Os canibais devastam o Kongo
Indiferentes aos problemas teológicos, os congoleses aproveitam as rivalidades entre os brancos para obterem vantagens comerciais
Nos últimos três anos do seu reinado, D. Afonso I, o Rei do Kongo, conhecido como Apóstolo do Kongo, pela sua grande fé em Cristo, vê instalar-se a suspeição e a desconfiança entre os portugueses e o seu povo. Morre em 1543, deixando o reino à beira da crise. Crise que, aliás, acaba por rebentar na altura da eleição do sucessor: os portugueses são expulsos de S. Salvador por Diogo, filho de D.Afonso I. De1543 a 1641 vão suceder-se múltiplos soberanos, cada um deles mais insignificante do que os restantes. Alguns não reinaram mais do que dois ou três anos, outros um pouco mais, mas nenhum com estofo de grande monarca como D. Afonso I.
E, no entanto, o Kongo necessitava de soberanos à altura da sua missão, num século cheio de profundas modificações. Efectivamente, de 1543 em diante o Kongo vai sofrer assaltos repetidos por parte dos seus adversários africanos. Em 1568, o Reino é devastado pelo jagas, uma tribo ao que se diz canibal e nómada, originária de além Kubango. Os invasores destroem S.Salvador e expulsam a família real. Mas, três anos mais tarde, em 1571, um corpo expedicionário português de seiscentos homens derrota os jagas e restabelece no trono o soberano legítimo.
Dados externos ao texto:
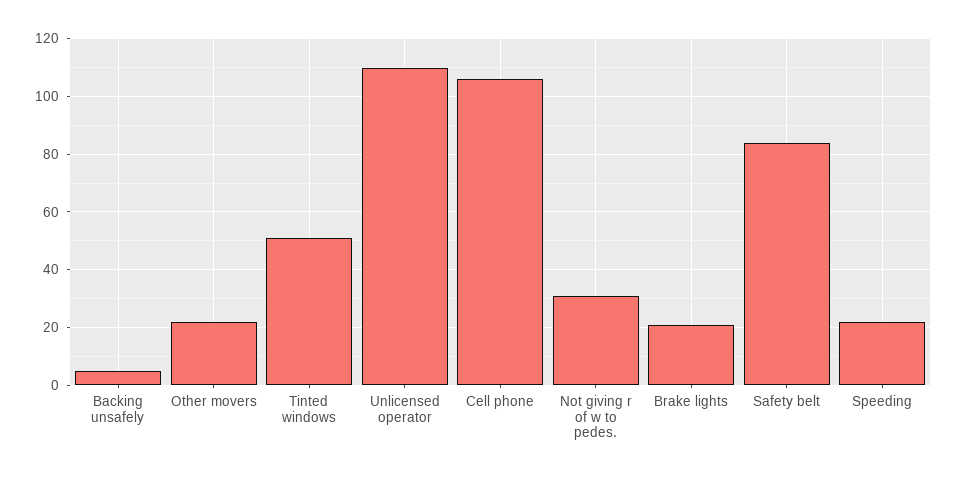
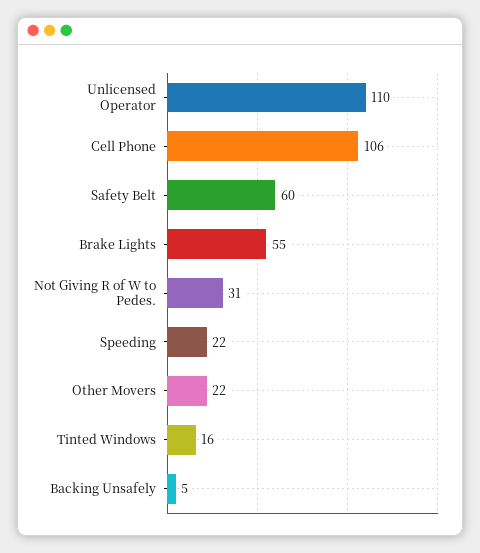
  {
    "Backing unsafely": 5,
    "Other movers": 22,
-   "Tinted windows": 50,
+   "Tinted windows": 16,
    "Unlicensed operator": 110,
    "Cell phone": 106,
    "Not giving r of w to pedes.": 31,
-   "Brake lights": 20,
+   "Brake lights": 55,
-   "Safety belt": 85,
+   "Safety belt": 60,
    "Speeding": 22
  }

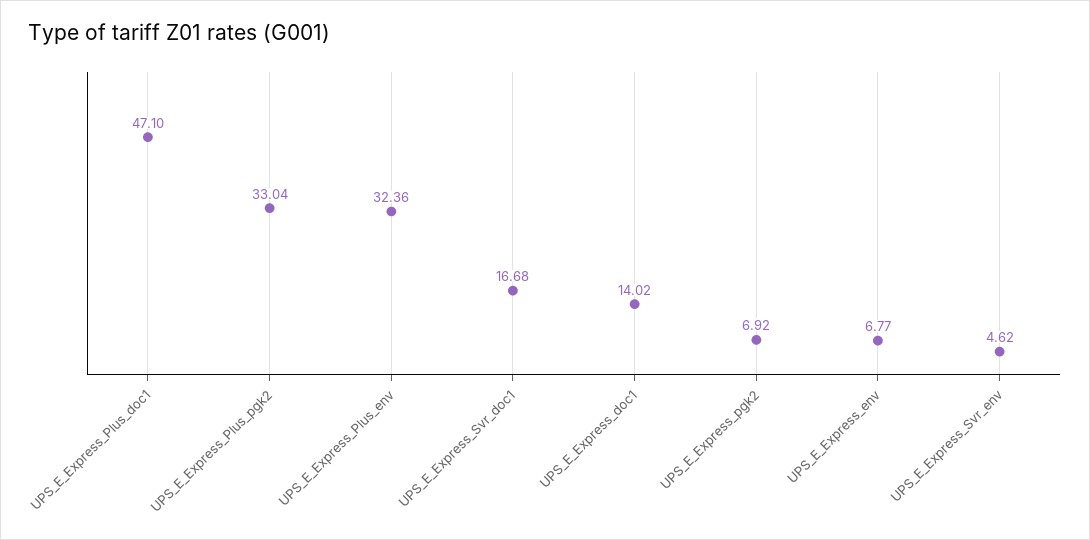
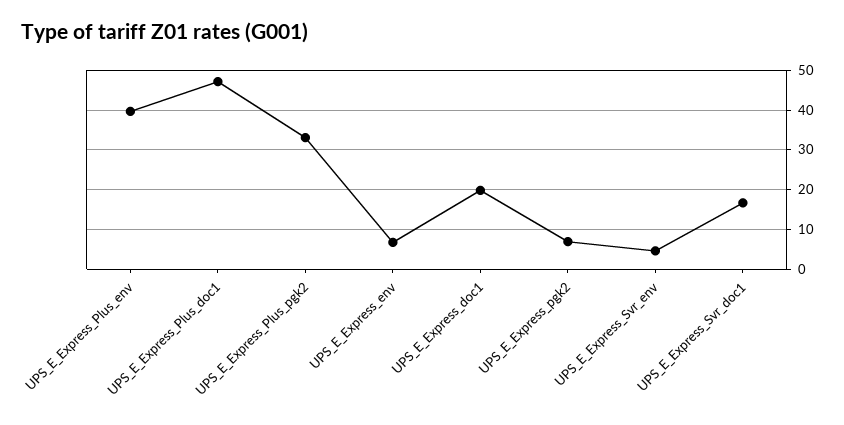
  {
    "UPS_E_Express_Plus_doc1": 47.1,
    "UPS_E_Express_Plus_pgk2": 33.04,
-   "UPS_E_Express_Plus_env": 32.36,
+   "UPS_E_Express_Plus_env": 40,
    "UPS_E_Express_Svr_doc1": 16.68,
-   "UPS_E_Express_doc1": 14.02,
+   "UPS_E_Express_doc1": 20,
    "UPS_E_Express_pgk2": 6.92,
    "UPS_E_Express_env": 6.77,
    "UPS_E_Express_Svr_env": 4.62
  }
Em 1575, conquistadores portugueses instalam-se em S. Paolo de Loanda, na orla sul do Reno do Kongo. Este facto poderia parecer insignificante. Na realidade, revestese de uma importância capital, pois estes conquistadores não deixam de visar, pura e simplesmente, a conquista do Kongo. Eles constituem, por consequência, uma contínua ameaça para o Reino, já minado pela revolta das províncias sob sua jurisdição e pela instabilidade política.
Aproveitando-se desta conturbada situação, a província do Soyo conquista a sua independência, em 1636. O seu governador arroga-se o título de Conde do Soyo e o direito de participar na eleição do Rei do Kongo.
Entretanto, desde 1602, os holandeses ( corsários) tinham começado a navegar no Kongo e a fazer concorrência aos portugueses. Estes respondem denunciando os holandeses como hereges. Indiferentes aos problemas teológicos, os congoleses aproveitam as rivalidades entre os brancos para obterem vantagens comerciais. No entanto, o desejo de independência dos congoleses e as suas relações com os holandeses exasperam os conquistadores de São Paolo de Loanda. Preparam então uma intervenção militar que lhes permitiria apoderar-se do Kongo e, sobretudo, das minas de cobre exploradas no Bembe. Chegam até a encarar a hipótese de uma aliança com os jagas .
Mas, em 1641, no momento em que estão prestes a invadir o Kongo, Oscar holandeses intervêm: ocupam S. Paolo de Loanda e, durante sete anos, mantêm em estado de sítio os portugueses de Angola.
Às rivalidades que opõem os europeus entre si, acrescentam-se as desordens internas, as lutas incessantes entre as diferentes etnias existentes no Kongo: retalhado em diversas províncias, o reino agoniza lentamente.
O acesso ao trono, em 1641, de D. Garcia ll, o mais importante soberano congolês depois de D.Afonso I, oferece apenas um curto alívio antes do naufrágio total.
Tal como acontece no Kongo, também em todo o resto da África Negra a grande vaga europeia, que vai espalhar-se pelo continente nos finais do século XIX nada mais encontrará diante de si (excepção feita da Etiópia) a não ser um aglomerado de regulados. A partir desse momento, veremos apenas arder alguns vestígios dos antigos impérios negros da Idade Média, como no Benin, por vezes mais reanimados por alguns chefes militares como El- Hadj Omar e Amadou, no antigo império do Mali ; Samori, na faixa guineense; Raba' , mercador de escravos no antigo Canem - Bornu; Tchaca, o chefe zulu, a Sul do antigo Monomotapa, no actual Zimbabwe.
A África Negra, tendo deixado periclitar os seus impérios, receberá outros novos impérios provenientes do imperialismo branco, transição para um renascimento.
Urge resgatar o riquíssimo espólio, alguma arte e objectos de valor incomensurável que jazem em museus dalguns países colonizadores.
Finalmente, o mundo reconhece a cidade de Mbanza Kongo como Património Cultural da Humanidade, elevando à categoria global a antiga S.Salvador e capital do antigo Reino do Kongo, que era a sede dos actuais territórios dos dois Kongos, dos Camarões, do Gabão e do norte de Angola.